OSU Logo Most of us are familiar with the term carcinogens, they are a set of agents directly responsible for the development of cancer. This study by scientists at the Oregon State University has shed light on the effect fetal exposure to carcinogens may have at a later stage of life.

The experts revealed how harmful damage at a fetal stage could eventually lead to cancer due to epigenetic alterations in cells. In the research, mice were exposed to 4 distinct doses of a specific carcinogen present in air pollutants or other combustive substances.

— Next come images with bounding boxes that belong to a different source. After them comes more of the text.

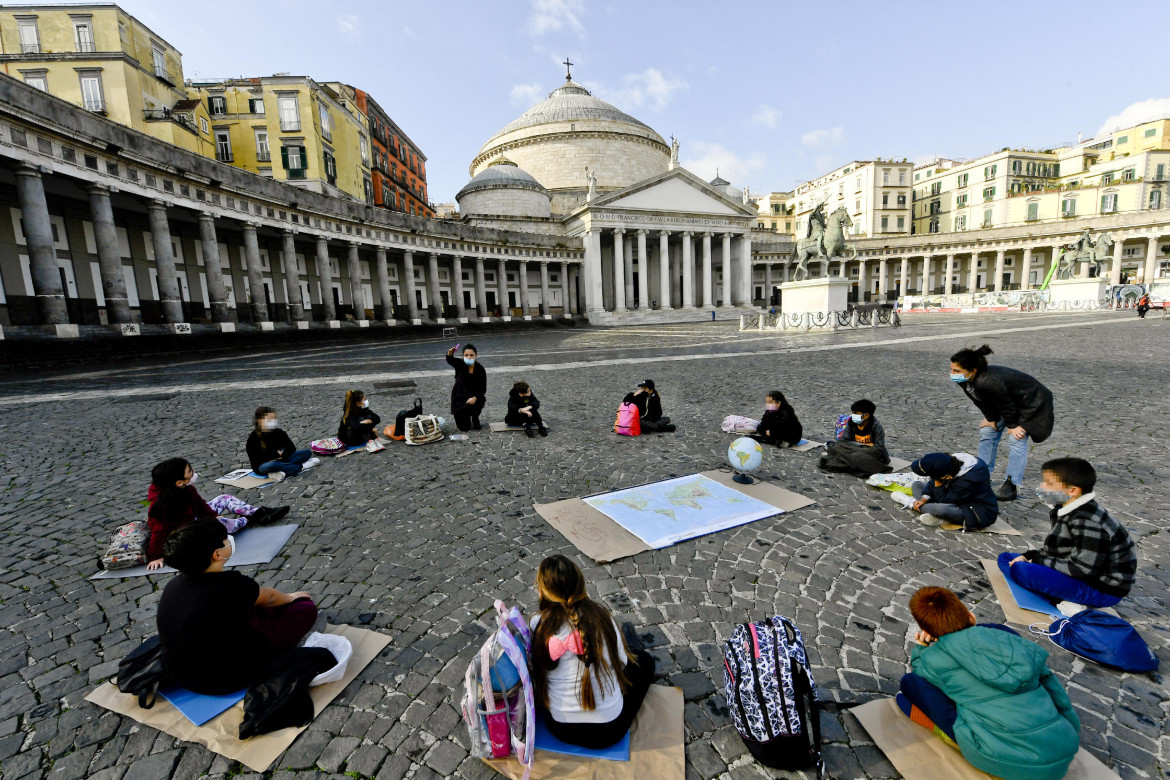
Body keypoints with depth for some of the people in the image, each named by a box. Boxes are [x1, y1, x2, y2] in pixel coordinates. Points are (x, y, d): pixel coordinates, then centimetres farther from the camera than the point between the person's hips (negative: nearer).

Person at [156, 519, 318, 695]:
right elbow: (270, 597, -4)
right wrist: (291, 597, 18)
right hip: (227, 681, -7)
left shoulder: (174, 584, -7)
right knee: (306, 608, 0)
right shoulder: (232, 585, -28)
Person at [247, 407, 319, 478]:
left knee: (308, 452, -10)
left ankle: (284, 471, -31)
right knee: (270, 466, -45)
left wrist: (282, 455, -16)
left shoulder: (279, 433, 3)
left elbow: (292, 448, 1)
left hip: (280, 460, 5)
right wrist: (277, 455, -13)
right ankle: (301, 466, -26)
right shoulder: (253, 438, -10)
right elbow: (256, 459, -16)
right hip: (262, 467, -5)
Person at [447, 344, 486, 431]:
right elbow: (450, 360, -35)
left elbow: (483, 390, -12)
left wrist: (475, 398, -30)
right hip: (459, 398, 0)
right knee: (463, 427, -4)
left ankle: (475, 418, -1)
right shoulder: (460, 365, -13)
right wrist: (450, 354, -58)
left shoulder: (480, 370, -13)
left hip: (474, 397, 0)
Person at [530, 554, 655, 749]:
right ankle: (633, 648, 56)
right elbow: (621, 662, -4)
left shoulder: (538, 625, -17)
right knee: (644, 660, 21)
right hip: (608, 731, -2)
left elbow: (536, 672, -3)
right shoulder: (600, 615, -17)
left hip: (559, 729, 2)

Therefore, they apparently encountered about three folds the level of ovarian cancer experienced by middle-aged rodents. Also, around 80% of the mice apparently developed lung cancer while some of them had significant smaller testes, something not observed anytime before.

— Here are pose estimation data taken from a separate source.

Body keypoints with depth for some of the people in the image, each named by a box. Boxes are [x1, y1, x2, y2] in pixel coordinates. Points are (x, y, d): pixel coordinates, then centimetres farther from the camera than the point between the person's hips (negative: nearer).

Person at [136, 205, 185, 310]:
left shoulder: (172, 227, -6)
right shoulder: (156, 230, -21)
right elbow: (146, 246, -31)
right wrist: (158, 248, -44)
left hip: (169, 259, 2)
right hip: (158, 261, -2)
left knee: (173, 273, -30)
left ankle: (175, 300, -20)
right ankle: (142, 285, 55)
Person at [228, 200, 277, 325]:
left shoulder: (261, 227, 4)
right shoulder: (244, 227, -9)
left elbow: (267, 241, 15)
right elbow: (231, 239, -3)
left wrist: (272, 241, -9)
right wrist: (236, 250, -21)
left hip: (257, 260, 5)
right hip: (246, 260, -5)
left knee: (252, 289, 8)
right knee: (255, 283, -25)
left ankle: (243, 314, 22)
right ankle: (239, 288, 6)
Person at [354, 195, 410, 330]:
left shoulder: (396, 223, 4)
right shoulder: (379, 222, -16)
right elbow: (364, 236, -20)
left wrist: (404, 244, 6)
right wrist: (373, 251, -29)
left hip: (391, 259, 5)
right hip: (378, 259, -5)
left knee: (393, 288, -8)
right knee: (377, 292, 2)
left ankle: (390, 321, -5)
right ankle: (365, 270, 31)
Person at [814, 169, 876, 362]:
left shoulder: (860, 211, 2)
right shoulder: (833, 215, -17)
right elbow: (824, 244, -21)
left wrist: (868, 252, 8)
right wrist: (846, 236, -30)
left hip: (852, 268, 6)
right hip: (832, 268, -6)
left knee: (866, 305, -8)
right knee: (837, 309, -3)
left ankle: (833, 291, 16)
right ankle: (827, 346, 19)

“There’s still a lot of uncertainty about how the fetus responds to carcinogens and at what points in time it is most vulnerable. We know it’s far more sensitive than adults for several reasons, including faster cell division and the lack of protective detoxifying enzymes. But it’s interesting that the timing of fetal exposure makes such a difference in which organs are targeted. These results were somewhat surprising,” commented David Williams, a professor of environmental and molecular toxicology at OSU.

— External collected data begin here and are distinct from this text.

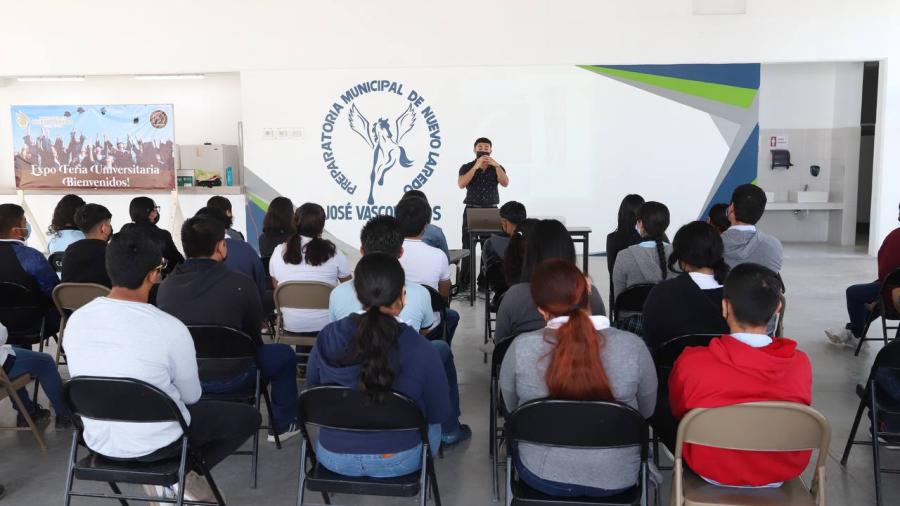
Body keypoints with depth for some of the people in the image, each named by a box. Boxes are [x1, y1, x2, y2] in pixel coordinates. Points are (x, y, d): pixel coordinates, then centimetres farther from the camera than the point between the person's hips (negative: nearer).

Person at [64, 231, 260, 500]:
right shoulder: (170, 327, -24)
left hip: (98, 441, 6)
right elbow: (191, 397, -8)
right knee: (248, 416, 13)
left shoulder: (75, 320, -10)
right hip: (156, 443, -5)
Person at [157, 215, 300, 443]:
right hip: (227, 378, -5)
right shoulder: (241, 284, -15)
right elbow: (254, 334, -1)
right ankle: (282, 424, 28)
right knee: (285, 354, 19)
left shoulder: (166, 286, -4)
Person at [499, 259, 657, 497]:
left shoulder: (520, 348, -20)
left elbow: (511, 408, -1)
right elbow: (647, 410, -2)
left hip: (541, 475, 0)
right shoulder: (633, 346, -20)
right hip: (615, 479, 1)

The subject mice faced exposure to high levels of polycyclic aromatic hydrocarbon (PAH) which supposedly reached their fetuses. The amount of the carcinogen reaching the fetus was almost 10% of the proportions seen in the mother.

Scientists are probing further into PAH to gauge the level of damage it can cause to human beings. The animal prototypes seemed to develop cancers such as leukemia and lymphoma through exposure to carcinogens like PAH.

Many analyses have also shown how pregnant women exposed to smoke may put the fetus at risk for developing cancer. The study is published in the journal, Cancer Letters.